I met a woman outside the juice shop. She looked so familiar to me. I said, You look so familiar to me. She mused, Maybe we know each other from church? No, I said, it wouldn’t be from church.
Because I don’t go to church, but I didn’t tell her that. My church takes place on the yoga mat. My Ohm is my hymn and my prayer. My Ohm is where I write myself back to, a starting, a becoming, and a place to lay my head. My ohm is every sound in one sound, the sound of wolfsong, the running with.
But back to the juice lady.
I said, after having volleyed our “where?’s” and “maybe’s” back and forth and coming up empty-handed, I said, Well maybe I’m meant to know you. And she paused a second and so did I, my hand on the door of my quasi-mini-van, thinking, If we are meant to know each other, let’s make it so. We could make a few more moments to stand around and chat, or I could ask her her favorite juice (the flavor I had picked was nasty) or get her—I know, how old-fashioned of me—phone number. But my daughter was waiting, I had to get going for all the reasons we always have to get going. So that was that.
I met a woman out for coffee on al-Fitr. I wore my new green blouse and she wore her khimar and every time it slipped, she rewrapped it but no matter how tight, it kept slipping over and over again. We both dunked our butter croissants in our creamy milky coffees and made messes with the crumbs down our fronts and in our laps, but we hardly noticed, so busy were we giggling about our husbands and gossiping about our sisters and touching each other’s arms, palm to fabric imparting how glad we were to break the long winter’s fasts from each other’s gazes.

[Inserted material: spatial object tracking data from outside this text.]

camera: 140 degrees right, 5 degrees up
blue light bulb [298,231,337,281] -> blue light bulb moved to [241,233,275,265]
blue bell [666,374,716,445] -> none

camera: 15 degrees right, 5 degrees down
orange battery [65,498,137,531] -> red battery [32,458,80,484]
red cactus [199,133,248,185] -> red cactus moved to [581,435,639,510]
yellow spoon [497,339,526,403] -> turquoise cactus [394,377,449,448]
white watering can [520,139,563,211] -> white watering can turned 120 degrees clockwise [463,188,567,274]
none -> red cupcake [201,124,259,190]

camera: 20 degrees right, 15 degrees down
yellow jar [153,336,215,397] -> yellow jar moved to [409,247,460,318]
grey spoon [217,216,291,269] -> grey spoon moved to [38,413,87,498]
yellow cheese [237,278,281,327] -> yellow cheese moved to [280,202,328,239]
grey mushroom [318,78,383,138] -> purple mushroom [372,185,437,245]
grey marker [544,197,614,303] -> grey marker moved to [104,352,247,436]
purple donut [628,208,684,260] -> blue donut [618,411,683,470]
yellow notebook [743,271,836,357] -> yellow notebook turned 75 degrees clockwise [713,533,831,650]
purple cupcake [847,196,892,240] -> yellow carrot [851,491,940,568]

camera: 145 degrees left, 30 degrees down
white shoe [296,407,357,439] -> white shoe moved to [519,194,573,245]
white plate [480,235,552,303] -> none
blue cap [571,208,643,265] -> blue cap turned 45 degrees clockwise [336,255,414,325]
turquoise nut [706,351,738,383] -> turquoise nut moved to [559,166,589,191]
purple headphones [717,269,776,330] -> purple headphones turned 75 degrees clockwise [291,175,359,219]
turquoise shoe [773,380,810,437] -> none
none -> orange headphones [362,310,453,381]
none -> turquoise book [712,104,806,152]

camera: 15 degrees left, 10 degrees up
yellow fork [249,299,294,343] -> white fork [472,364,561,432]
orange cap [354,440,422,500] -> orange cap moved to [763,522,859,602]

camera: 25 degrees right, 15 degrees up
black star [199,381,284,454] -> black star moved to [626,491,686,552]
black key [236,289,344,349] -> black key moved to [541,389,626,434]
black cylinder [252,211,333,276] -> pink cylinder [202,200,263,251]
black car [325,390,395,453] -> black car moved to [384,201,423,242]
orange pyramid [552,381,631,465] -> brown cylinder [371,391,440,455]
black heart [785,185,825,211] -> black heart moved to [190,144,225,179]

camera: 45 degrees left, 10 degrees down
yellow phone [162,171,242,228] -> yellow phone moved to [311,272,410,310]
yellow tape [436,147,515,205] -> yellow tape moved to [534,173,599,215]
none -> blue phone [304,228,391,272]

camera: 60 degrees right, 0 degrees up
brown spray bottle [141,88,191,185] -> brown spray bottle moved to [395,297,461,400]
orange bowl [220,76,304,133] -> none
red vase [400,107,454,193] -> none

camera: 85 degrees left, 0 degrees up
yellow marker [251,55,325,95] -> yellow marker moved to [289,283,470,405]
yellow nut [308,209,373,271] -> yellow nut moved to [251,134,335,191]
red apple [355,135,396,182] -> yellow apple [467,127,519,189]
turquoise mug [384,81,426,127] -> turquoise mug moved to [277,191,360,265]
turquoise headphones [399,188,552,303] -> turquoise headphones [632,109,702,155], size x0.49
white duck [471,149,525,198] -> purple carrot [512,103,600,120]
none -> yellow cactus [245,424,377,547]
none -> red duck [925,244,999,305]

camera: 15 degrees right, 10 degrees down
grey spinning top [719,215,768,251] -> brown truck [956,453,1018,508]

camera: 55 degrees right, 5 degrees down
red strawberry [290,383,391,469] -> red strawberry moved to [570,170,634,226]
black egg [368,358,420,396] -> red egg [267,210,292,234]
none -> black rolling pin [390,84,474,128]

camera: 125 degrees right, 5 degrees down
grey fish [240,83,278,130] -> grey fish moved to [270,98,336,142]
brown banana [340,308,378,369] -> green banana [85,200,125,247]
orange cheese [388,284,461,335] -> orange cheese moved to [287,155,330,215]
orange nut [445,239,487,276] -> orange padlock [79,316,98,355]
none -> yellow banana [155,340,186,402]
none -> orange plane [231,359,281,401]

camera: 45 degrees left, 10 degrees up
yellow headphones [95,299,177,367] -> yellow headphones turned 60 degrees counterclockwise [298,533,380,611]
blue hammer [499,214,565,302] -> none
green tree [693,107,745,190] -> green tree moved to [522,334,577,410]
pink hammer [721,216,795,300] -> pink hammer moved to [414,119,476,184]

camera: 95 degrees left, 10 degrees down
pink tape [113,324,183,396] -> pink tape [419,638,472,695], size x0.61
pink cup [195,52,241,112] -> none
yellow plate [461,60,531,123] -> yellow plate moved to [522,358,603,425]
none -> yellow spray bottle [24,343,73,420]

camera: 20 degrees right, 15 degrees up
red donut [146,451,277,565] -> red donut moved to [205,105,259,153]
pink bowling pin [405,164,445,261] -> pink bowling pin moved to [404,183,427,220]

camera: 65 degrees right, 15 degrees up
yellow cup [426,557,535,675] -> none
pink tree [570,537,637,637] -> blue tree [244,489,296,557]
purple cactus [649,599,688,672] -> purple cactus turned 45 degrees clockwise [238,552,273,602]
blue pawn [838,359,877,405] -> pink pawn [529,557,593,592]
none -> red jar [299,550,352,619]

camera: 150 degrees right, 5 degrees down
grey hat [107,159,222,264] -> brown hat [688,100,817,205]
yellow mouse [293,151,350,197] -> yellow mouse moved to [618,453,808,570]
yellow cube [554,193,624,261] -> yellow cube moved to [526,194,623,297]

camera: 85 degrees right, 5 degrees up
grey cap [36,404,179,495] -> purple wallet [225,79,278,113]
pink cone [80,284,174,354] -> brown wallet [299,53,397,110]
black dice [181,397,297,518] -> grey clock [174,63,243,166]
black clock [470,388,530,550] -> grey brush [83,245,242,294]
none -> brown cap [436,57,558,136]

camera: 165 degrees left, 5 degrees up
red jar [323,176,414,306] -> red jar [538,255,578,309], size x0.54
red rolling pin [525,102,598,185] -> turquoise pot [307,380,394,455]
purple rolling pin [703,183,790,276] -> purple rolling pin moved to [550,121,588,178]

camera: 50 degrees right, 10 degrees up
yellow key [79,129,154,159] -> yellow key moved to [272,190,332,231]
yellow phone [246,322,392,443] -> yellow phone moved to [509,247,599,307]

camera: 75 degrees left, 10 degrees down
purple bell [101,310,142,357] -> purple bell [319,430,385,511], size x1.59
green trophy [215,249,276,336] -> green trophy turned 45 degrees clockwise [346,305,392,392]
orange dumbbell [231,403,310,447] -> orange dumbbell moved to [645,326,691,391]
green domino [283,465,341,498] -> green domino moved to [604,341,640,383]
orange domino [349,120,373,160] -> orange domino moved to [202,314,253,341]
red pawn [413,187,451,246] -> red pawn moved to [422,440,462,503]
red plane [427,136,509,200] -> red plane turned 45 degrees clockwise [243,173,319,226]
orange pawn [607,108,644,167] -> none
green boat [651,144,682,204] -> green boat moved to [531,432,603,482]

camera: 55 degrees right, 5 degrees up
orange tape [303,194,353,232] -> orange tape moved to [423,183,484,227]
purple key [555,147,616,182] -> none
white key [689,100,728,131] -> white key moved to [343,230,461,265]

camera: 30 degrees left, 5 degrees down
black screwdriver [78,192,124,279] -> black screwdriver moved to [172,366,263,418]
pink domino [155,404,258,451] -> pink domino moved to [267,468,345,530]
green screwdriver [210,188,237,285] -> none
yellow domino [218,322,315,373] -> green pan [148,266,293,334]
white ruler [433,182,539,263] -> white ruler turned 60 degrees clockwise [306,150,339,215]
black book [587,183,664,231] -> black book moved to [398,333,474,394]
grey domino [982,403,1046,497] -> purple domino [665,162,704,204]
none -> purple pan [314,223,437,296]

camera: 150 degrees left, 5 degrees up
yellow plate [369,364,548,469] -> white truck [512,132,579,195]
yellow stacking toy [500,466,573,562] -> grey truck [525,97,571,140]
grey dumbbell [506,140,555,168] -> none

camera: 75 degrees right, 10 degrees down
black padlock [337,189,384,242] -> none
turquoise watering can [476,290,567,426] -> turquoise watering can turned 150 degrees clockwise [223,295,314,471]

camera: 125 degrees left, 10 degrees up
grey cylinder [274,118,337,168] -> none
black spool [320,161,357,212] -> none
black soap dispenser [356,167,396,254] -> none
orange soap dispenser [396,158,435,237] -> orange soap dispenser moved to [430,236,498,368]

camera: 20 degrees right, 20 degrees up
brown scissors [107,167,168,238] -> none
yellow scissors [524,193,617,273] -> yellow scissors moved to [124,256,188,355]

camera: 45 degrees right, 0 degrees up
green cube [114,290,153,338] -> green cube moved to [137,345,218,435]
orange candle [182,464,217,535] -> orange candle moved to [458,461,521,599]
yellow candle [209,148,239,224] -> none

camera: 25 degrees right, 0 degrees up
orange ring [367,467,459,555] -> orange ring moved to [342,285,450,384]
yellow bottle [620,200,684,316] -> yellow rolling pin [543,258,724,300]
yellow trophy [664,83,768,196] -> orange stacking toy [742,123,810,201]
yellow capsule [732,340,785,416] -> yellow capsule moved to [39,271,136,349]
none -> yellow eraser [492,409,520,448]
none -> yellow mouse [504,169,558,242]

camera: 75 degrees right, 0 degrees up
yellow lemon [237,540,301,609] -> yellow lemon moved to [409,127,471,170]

We spoke about expanding our capacities. About how growing old and older shifts perspective, about wanting to do good, not just seem good and the difference between the two.
I met a woman at her dinner table. She cooked for me and poured wine for me. Her friend said the whole God thing seemed a little far-fetched. I said, God has no other hands but ours. The table went quiet. The stars came out. Somewhere in the distance, the wolves sang back the bones of their ancients, and in between the beats of the new pop and the classic vinyl and our hearts in synchronicity, we heard their song.
I met a woman in a Red Tent. We dropped our masks and beat our drums and shed layers of collective uteri and at the end, she asked the group, When you see me later, at the grocery store (or tennis court, or juice market, take your pick,) will you see this me, or will you see Juice Market Me? and I promised her, I promised her, I will see naked you and even with my mask on, from behind it I will oooooze my cosmic energies in divine recognition of the Naked Goddess, Drum-banging You. I will radiate from my pores the sisterhood that connects us. Oh, I will see YOU.
At the center of my wheel hub is the Naked Me, the me that hangs on for dear life even as I let go the little birds I have collected in my nest. The me that feels a little less sad every morning and a little more remorseful late at night. The me that shared an ice cream cone with my dog on the day my mother died and then my dog died and I have never shared another ice cream cone with anyone I love as much as I loved that dog.
I will share an ice cream cone with you.
I will give you eggs so you can count some unhatched chickens. I think we should explain each other what we mean when we talk about our yonis, when we stand on sacred ground, and how it feels to touch the face of God on a cloudy day in the middle of now. I want to meet you on your prayer mat, at your juice bar, at the center of your wheel hub and you can learn me why your passions are your passions and I can learn you how, in these wooded suburbs, land of quasi’s and secret gatherings and the many many reasons we tell ourselves that wildness is dangerous, church is for Sundays, and everything has its shiny, tidy place, to bang your drum, to worship your brave creativity, to bare on your skin the ways we know each other. I can teach you how to see the you that I see. I can teach you how to sing back to the wolves, how to run with your naked showing, how to let loose abandon and dunk your goddamn butter croissant in your cream. The wolves don’t care about the crumbs.